Her paranoia didn’t surprise me; I wondered why it hadn’t happened sooner. I chalked it up to another failure on my part. Mother’s turn at AA had lasted three months. Life was not a Neil Simon play. Why didn’t I know that by now?

The night the play closed, I came home late after the cast party. As I passed the bathroom on my way to my bedroom, I heard Amy’s voice. It was hard to hear, as Mother had her TV blasting.

“Wendelson? Is that you?”

“Yeah,” I spoke to her through the door.

“Can you get me outta here? I’ve been in here since three o’clock this afternoon.” It was now midnight.

I tried the door, which opened easily with a little jiggling.

“Omigod, thank you!” Amy was wearing a T-shirt and panties.

“Jesus, you mean you’ve been in there for nine hours?”

“Yeah, I came in to take a shower and then I couldn’t
open the door. I banged, I screamed. Nothing.” Mother’s bedroom door was just diagonally across the way. Clearly, she had been too out of it to hear.

“I’m so sorry.”

“It’s not your fault. I mean, I was too afraid to jump out the window. So I shaved my legs, I did my nails, I took a nap, you know.”

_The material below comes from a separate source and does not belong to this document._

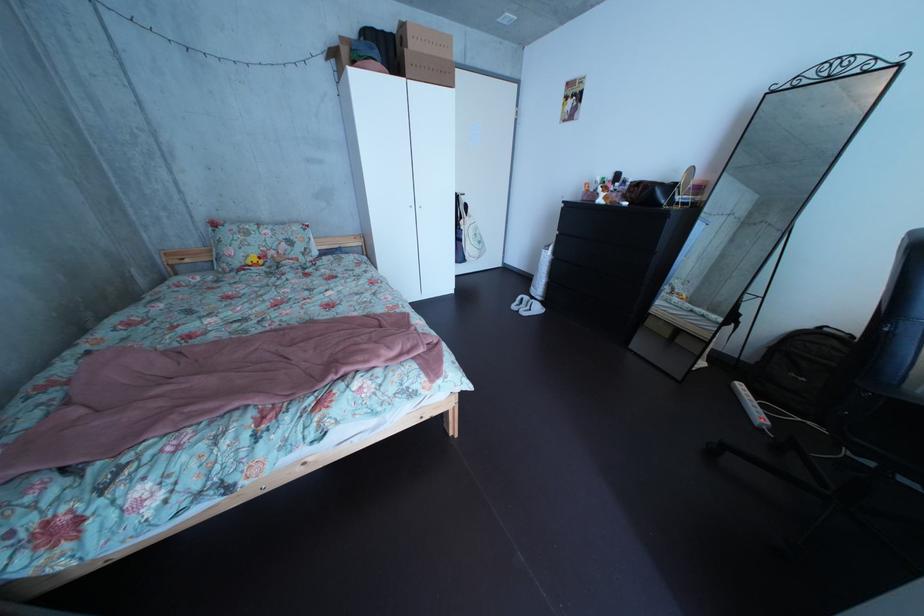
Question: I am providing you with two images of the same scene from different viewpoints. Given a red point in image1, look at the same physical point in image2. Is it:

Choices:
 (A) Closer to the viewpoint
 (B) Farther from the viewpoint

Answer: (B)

“I can’t believe my mom didn’t hear you,” I lied.

“Must be the TV. It’s superloud.”

I nodded.

“Hey, I’m late for work. Wanna come to the station with me?”

“No, thanks. I’m going to sleep. How about tomorrow?”

“Sure, Wendell. I gotta get dressed.”

I went to my room and got ready for bed. I heard Amy bustling around, then the front door closing and her Camaro driving away. The play was done, and I was finishing up the semester with one B, two C’s, and a D in my costume class—I hadn’t studied for the final because I just didn’t care. It was easier to be a ghostlike presence in my own life, sleepwalking through the days.

The next night, I went to the station with Amy. The story of Amy’s being locked in the bathroom for nine hours had been on the WBCN news all that day. Amy had been enjoying her celebrity status, and when I got to the station, people asked me, “Oh, are you the one with the mom who couldn’t hear Amy screaming and beating on the door for nine hours?” Yes, it was my mom, my bathroom.